Records for this task:
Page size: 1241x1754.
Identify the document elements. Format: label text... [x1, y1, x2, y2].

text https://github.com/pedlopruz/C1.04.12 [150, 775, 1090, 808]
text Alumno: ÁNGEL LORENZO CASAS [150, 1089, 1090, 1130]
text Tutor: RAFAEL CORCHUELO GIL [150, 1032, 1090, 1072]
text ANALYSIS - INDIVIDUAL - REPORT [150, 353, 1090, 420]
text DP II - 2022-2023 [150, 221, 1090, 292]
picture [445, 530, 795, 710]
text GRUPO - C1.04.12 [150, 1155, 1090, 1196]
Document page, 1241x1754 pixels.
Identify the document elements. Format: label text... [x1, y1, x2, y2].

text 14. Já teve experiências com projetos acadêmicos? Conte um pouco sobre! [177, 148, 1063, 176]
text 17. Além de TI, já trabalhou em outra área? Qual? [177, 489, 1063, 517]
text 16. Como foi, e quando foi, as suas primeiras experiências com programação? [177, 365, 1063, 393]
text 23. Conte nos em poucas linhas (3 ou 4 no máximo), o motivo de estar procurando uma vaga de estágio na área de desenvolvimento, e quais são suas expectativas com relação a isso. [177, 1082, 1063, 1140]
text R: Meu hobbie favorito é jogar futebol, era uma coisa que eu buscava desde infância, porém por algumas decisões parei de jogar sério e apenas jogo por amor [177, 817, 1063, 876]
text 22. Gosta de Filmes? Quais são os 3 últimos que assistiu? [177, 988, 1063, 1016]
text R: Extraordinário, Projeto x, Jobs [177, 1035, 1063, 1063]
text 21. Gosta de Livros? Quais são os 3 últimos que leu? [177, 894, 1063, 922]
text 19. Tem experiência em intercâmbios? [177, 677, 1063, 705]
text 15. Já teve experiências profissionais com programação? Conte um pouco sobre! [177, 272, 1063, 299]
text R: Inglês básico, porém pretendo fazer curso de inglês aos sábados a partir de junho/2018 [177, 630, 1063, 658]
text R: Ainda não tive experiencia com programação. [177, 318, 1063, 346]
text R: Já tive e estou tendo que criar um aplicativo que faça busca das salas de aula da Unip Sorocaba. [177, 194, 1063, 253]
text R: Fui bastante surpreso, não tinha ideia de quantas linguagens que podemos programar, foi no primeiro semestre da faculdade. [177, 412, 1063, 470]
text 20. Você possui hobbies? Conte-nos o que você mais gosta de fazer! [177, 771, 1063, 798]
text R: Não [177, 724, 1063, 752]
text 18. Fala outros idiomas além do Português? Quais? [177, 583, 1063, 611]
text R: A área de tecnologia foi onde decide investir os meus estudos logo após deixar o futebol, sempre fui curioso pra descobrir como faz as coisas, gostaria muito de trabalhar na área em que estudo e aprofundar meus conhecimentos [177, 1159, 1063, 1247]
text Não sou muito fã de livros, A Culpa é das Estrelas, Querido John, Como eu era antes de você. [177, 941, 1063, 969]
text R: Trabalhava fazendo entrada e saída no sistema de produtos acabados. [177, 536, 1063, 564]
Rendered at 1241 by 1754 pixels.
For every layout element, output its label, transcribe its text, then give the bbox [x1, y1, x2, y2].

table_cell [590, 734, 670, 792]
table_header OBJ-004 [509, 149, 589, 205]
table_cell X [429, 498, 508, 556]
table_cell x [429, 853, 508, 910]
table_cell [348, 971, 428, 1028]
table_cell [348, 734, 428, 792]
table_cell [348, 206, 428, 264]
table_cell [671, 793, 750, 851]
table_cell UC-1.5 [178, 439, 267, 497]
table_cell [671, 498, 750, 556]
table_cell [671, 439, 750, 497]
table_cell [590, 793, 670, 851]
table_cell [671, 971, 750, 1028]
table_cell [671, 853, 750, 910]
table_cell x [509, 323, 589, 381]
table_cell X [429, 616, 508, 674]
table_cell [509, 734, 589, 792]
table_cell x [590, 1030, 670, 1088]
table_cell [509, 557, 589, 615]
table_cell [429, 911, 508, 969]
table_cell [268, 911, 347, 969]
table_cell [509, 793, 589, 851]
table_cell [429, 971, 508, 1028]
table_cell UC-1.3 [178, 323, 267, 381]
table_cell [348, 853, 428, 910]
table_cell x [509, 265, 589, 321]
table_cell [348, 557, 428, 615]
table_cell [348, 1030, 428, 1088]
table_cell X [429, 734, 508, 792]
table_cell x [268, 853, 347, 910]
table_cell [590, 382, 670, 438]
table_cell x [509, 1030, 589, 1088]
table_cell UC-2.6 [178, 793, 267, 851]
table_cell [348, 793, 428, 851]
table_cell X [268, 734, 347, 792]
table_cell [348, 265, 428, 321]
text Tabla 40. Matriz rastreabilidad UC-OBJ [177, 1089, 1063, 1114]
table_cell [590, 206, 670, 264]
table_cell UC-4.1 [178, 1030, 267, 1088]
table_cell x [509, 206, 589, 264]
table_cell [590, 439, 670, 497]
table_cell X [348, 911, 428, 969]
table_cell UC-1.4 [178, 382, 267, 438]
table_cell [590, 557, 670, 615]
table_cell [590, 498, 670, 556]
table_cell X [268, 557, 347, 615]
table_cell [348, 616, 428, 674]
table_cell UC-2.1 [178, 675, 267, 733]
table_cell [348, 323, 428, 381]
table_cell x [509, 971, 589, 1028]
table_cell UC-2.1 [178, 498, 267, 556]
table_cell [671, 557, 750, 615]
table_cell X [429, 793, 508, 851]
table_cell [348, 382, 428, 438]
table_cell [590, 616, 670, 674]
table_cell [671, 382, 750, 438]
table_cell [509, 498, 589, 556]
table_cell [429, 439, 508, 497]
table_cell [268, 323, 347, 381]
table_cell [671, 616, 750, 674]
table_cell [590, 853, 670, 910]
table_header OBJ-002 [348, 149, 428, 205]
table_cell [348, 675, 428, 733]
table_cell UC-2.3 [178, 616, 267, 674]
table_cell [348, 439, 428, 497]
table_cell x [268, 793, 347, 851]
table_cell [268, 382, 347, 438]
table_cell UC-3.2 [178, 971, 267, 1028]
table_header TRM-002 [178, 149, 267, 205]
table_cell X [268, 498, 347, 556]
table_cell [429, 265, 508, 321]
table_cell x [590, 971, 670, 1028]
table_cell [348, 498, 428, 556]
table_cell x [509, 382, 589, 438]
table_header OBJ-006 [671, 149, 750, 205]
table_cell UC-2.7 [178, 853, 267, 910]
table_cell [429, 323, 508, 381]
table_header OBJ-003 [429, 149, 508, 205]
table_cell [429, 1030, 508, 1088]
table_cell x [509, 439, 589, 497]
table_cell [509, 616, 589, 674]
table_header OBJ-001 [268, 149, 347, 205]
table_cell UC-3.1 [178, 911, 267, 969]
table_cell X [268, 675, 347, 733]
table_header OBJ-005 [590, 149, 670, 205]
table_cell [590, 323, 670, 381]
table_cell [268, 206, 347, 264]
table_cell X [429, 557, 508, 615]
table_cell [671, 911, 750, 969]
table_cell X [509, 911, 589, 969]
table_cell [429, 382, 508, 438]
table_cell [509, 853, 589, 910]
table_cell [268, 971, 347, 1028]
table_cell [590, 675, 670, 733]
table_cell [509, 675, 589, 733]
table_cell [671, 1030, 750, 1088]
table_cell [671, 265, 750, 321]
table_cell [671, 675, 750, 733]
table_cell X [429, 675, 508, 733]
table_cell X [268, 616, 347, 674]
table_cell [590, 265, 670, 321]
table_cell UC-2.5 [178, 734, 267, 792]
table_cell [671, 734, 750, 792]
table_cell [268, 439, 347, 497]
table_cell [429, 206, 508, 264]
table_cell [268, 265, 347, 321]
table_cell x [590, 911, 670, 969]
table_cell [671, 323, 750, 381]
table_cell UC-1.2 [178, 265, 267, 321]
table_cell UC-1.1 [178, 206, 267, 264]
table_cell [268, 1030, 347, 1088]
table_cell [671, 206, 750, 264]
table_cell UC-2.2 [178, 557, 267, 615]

Description of the task:
Out of the records above, pick each line that contains the string "programação".

Task answer:
text 16. Como foi, e quando foi, as suas primeiras experiências com programação? [177, 365, 1063, 393]
text 15. Já teve experiências profissionais com programação? Conte um pouco sobre! [177, 272, 1063, 299]
text R: Ainda não tive experiencia com programação. [177, 318, 1063, 346]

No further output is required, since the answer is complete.